DATA EXTRACT Block Start
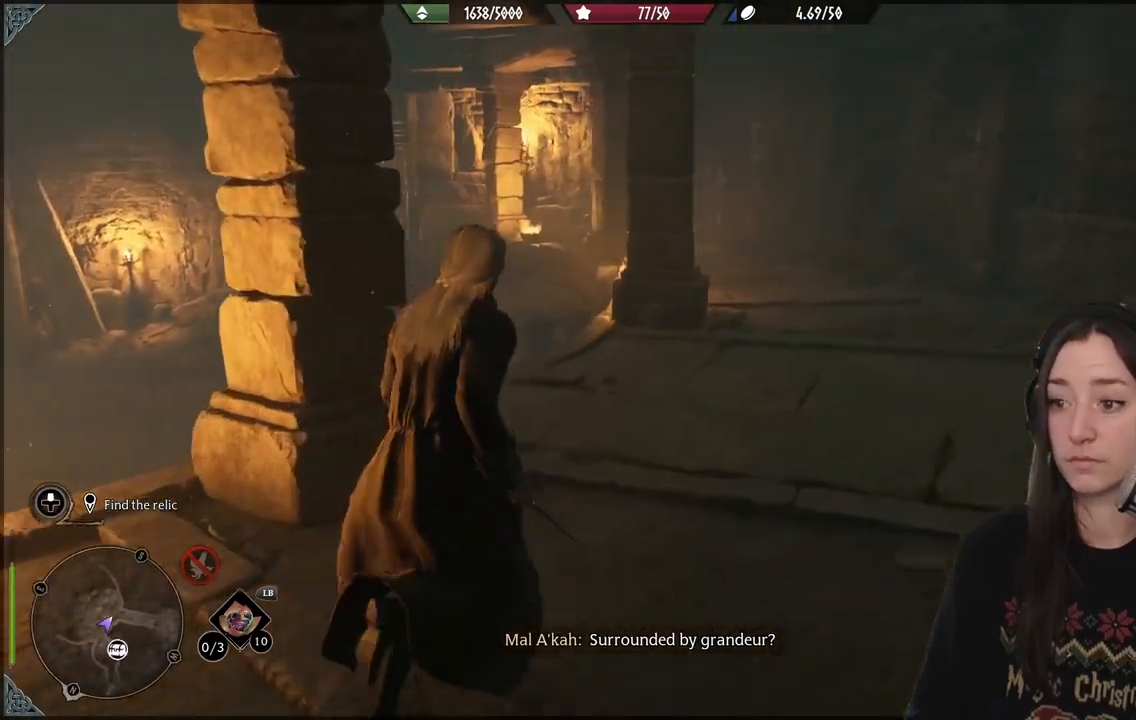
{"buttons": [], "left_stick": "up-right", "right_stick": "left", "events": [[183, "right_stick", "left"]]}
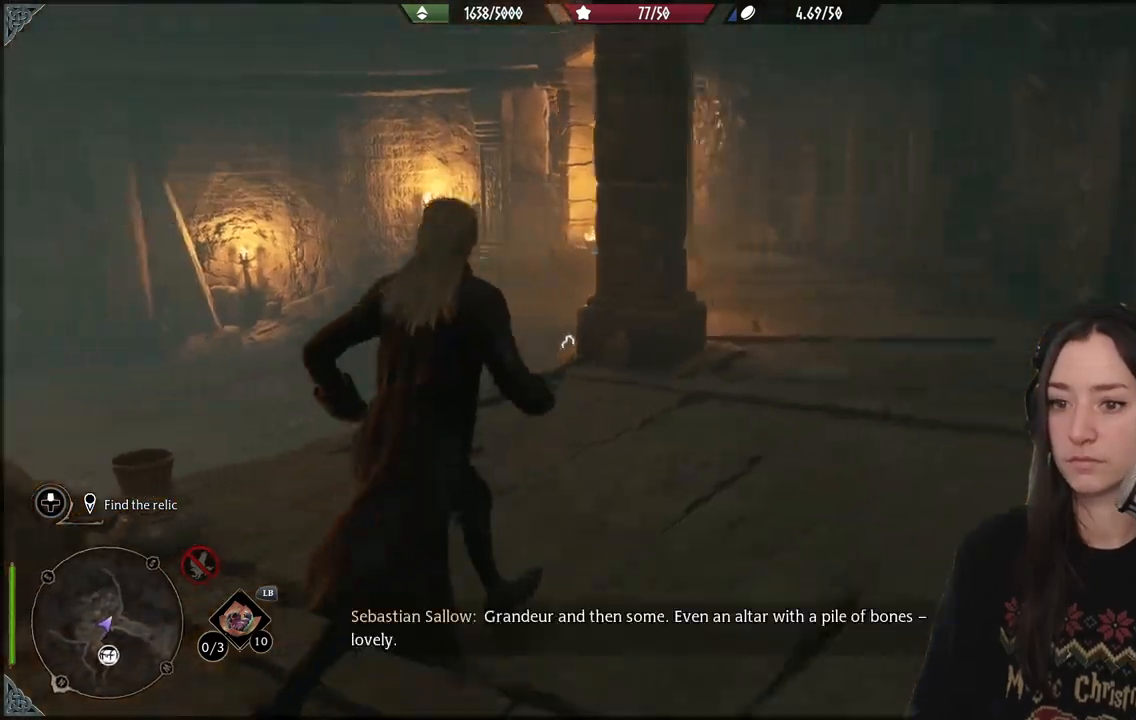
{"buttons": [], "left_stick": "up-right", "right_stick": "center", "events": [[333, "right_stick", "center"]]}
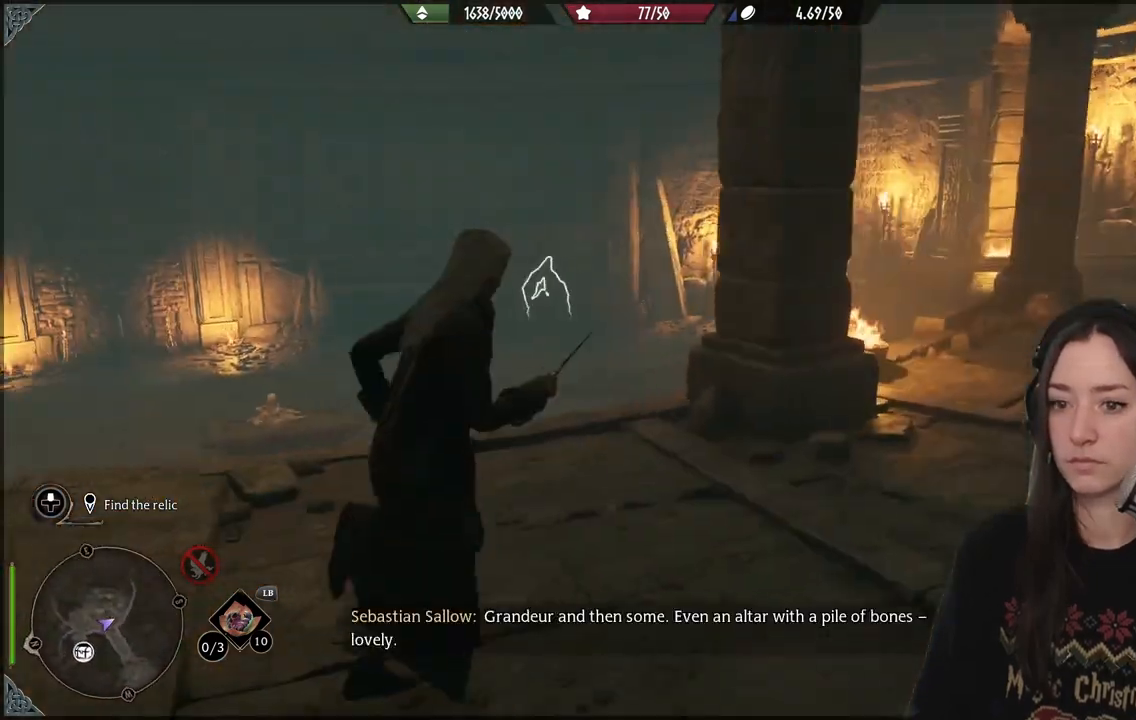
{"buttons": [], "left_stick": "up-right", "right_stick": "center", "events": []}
DATA EXTRACT Block End
When a line in the material above contains the word "center", copy that line out.

[EXERCISE RESPONSE]
{"buttons": [], "left_stick": "up-right", "right_stick": "center", "events": [[333, "right_stick", "center"]]}
{"buttons": [], "left_stick": "up-right", "right_stick": "center", "events": []}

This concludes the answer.